Wednesday, 29 February 2012

Sorry Stories

Apologize, apologize, pull out his eyes. -Joyce

How can you tell it's Lent? By all the insufferable remorse that's choking the airwaves, that's how. Last week it seemed the whole world was lining up in a collective act of contrition. First we saw Obama apologize to the Afghans, and by extension, all Muslims, for the Koran burnings by his troops. As usual, Mr. Present wanted it both ways, telling them that the act was "not intentional," and in the next breath promising that the malefactors would be "held accountable." So far no apology has been forthcoming for the vengeful murder of three US soldiers by the religion of peace.
      As you give so shall ye receive. Obama himself became the recipient of an apology from minister Franklin Graham. Son of Billy was making nice after having suggested that the president was not a Christian. He is, says Graham. Next question: is Graham?
      The Liberals apologized to the Tories over the Tweeter attack against old fossil face Vic Toews. Toews owes the whole country a repentance for his outrageous endeavor to let the Mounties backjack our computers, and for equating any opposition to this idiocy as a vote for online predators. Surpise: the Mounties themselves approve of the plan. That's like hearing that the wolves approve of the new back door to the sheep pen. Predators indeed!
         Now the Liberals are demanding some kind of mea culpa from Harper vis a vis the robocalls scandal.
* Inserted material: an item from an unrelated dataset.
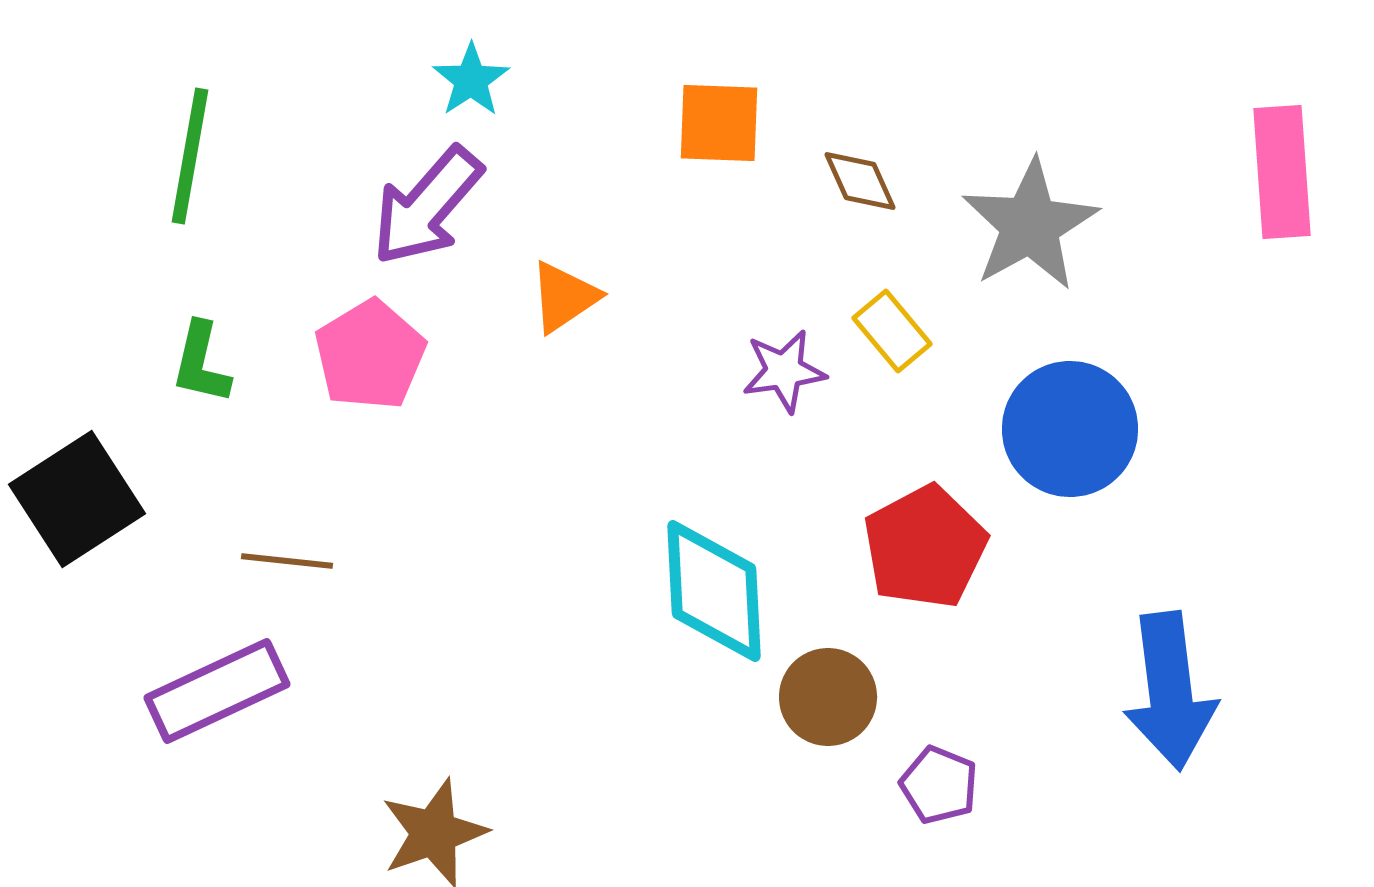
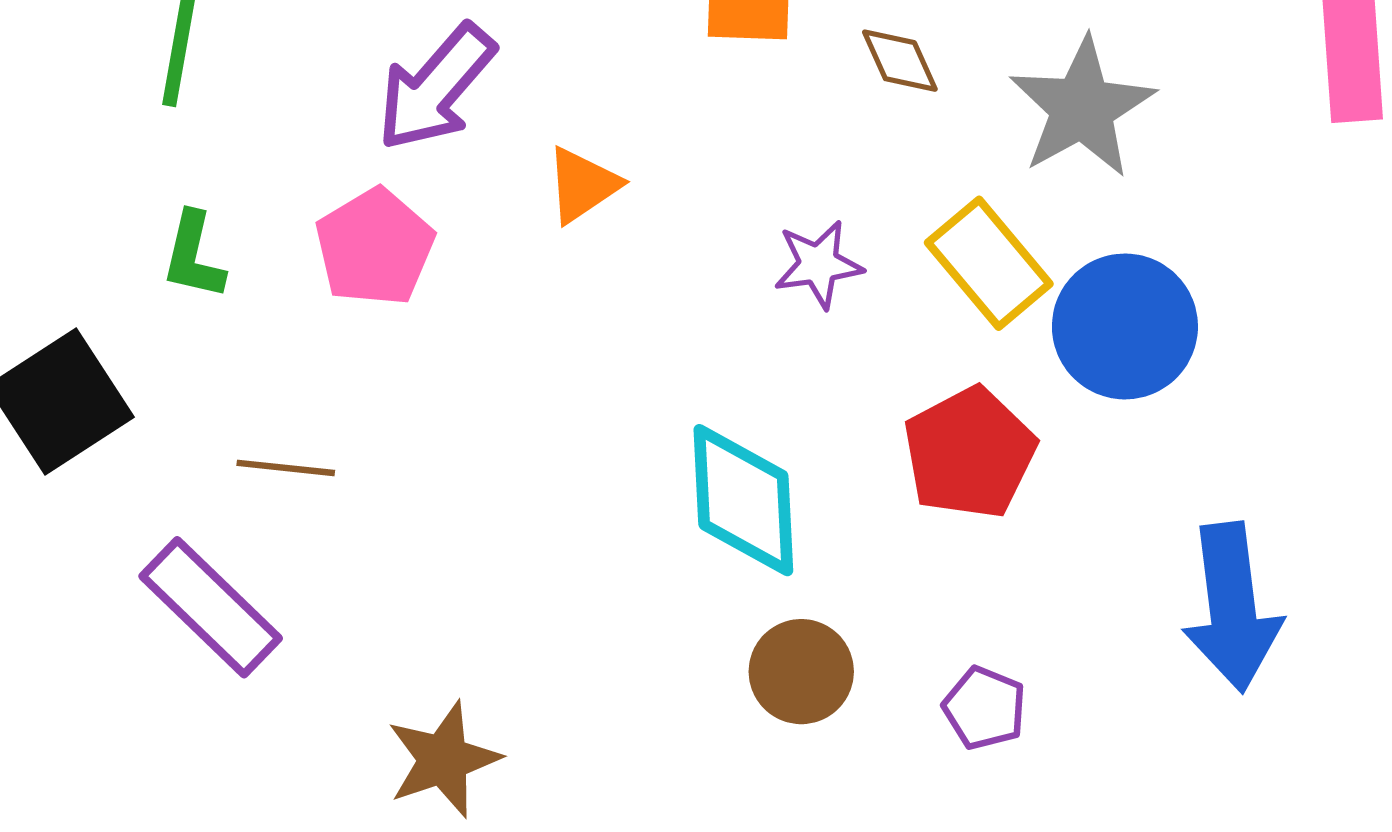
yellow rectangle: (892, 331) -> (989, 263), moved, size x1.5
purple rectangle: (217, 691) -> (211, 607), turned 69
brown circle: (828, 697) -> (801, 672), moved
Don't hold your breath on that one, boys. Harper loves power, and love is never having to say you're sorry.
        The premier of Alberta wants an apology from her congener in Ontario. Seems he chided the tar sands oil prices for hobbling Ontario's manufactures. Lucky he didn't call them "blue-eyed Arabs," though, as we used to, or else he'd be apologizing to the Arabs in Alberta too.
       Back across the 49th, the Mormons were apologizing, -again!- for proxy baptisms of Jews. The outrage seems a bit paradoxical, to say the least. Obviously people like Abe Foxman and Elie Wiesel don't actually believe that their deceased ancestors are getting whisked into rapture by these silly rites, so why take the Mormons or their critics seriously? If I learned that my neighbours practiced black magic and were sticking pins into my voodoo doll,  would it upset me? Not unless I believed in the efficacy of black magic. But what if they were doing nice things to the doll, wouldn't my concern be even more laughable? The Mormons are sorry but Foxman and Weisel are just plain pathetic.
For a sane Jewish perspective on the issue, go here.
        The Mormons aren't the only religion wearing a hair shirt this week, though. The Catholic Church in Australia is apologizing, along with the government, for the forced adoptions, or rather forced sequestration of newborn children, described in grim detail in the National Post. Coming from an organization that has always espoused the sanctity of the family and the almost divine station of motherhood, the practice bordered on the diabolical. If the Church doesn't offer it, let us hope the courts levy something more substantial than a mere apology for those anguished women. It is Lent, after all.
Downcast Update: A judge apologized to Obama for an obscene online joke impugning the virtue of the president's mother.
Rush Limbaugh apologized to young law student he had slandered. At least Limbaugh called it an apology, but its patent insincerity brought to mind the words of Chesterton "A stiff apology is a second insult. The injured party does not want to be compensated because he has been wronged; he wants to be healed because he has been hurt." RL, too, was hurting, after his tweeter battered sponsors started bailing on him. But if forgiveness isn't forthcoming there's always oxycodone. Rushhh!
The Catholic Church has -yet again- apologized to a young native student after disciplining her for speaking a few words in her tribal language. After centuries of trying to squelch Indian culture the apology has the unmistakeable contours of the proverbial forked tongue.
I know this is getting a little monotonous, but what can I say except, I'm sorry!